Personal life
- Born: In or near Coleraine, County Londonderry, Ireland
- Died: c. 1677
- Spouse: Mr Norton
- Other names: Katherine Norton
- Occupation: Preacher

Religious life
- Religion: Quaker

= Katherine McLoughlin =

Irish Quaker preacher

Katherine McLoughlin (married name Norton; nic Lochlainn; – c. 1677 (Note: Also cited as 1679.)) was a 17th century Irish Quaker preacher, active in the Colony of Barbados and Ireland.

==Early life and family==
McLoughlin was born to a wealthy family in or near Coleraine, County Londonderry. McLoughlin may have been related to, or was the sister of, a protestant minister and a Roman Catholic priest.

Educated in Derry, McLoughlin learnt Gaelic. Aged 16, McLoughlin settled in the Colony of Barbados (present-day, Barbados) where she married Mr Norton.

==Quakerism==
In 1671, a group of Quakers, including George Fox and William Edmundson, visited the Colony as part of their mission to establish Quakerism in the West Indies.
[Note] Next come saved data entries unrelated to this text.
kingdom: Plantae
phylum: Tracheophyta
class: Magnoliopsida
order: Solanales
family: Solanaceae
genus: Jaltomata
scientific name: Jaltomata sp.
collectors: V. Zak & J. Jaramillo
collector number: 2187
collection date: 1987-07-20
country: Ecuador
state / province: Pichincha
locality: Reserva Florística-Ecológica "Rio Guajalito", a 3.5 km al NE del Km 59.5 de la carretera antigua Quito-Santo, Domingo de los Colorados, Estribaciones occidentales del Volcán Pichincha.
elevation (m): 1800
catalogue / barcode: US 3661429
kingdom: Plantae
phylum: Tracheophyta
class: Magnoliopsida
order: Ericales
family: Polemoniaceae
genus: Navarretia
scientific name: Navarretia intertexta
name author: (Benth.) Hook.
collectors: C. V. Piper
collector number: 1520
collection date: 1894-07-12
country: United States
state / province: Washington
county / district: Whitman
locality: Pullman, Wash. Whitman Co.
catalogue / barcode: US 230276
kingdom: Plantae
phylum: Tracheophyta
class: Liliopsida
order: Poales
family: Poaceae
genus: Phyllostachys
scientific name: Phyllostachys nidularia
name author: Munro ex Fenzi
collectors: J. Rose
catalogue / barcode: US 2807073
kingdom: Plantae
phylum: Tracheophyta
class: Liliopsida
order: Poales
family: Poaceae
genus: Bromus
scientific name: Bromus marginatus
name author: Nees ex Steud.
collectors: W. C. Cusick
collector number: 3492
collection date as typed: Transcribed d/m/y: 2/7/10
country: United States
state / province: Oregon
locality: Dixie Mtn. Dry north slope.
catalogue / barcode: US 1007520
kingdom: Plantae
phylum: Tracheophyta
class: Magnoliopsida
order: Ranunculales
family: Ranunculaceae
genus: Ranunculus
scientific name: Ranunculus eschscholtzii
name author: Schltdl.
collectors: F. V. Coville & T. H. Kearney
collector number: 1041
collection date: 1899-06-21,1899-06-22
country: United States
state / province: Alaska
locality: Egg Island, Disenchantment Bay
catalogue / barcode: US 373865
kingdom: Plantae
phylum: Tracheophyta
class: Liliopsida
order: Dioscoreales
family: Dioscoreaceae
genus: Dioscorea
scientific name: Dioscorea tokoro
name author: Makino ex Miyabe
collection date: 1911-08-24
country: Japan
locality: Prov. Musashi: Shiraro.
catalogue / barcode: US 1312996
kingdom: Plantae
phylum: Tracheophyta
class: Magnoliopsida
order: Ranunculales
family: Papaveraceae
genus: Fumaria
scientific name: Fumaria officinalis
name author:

Following her conversion by Fox, McLoughlin became a talented preacher and was described by a fellow Quaker as being of "great service here, and some were convinced by her and we had very large meetings".

In 1676, McLoughlin was a guest of Anthony Sharp, who was a successful wool merchant and Quaker in Dublin. He supported the establishment of the movement in America. Some of his other guests were bound for the Americas, but McLoughlin was due to travel to the northern counties of Ireland to preach in market places and in private houses. She wrote to Sharp in 1678 noting her welcome and the "innocent" people she was meeting. He had already noted her success in creating converts, including the wife of a judge.

The advancement of the Quaker movement was constrained by the language barrier, but McLaughlin knew Gaelic and preached in that language. There were few Quakers in Ireland at first, but they made an impact. McLouglin particularly attracted attention as a woman performing a public role. She had disputes and was open to abuse, but she preached in the Irish counties of Armagh, Cavan, Westmeath and Dublin. with success.

She left Ireland in 1677 en route for England, but no record has been found of her life after that.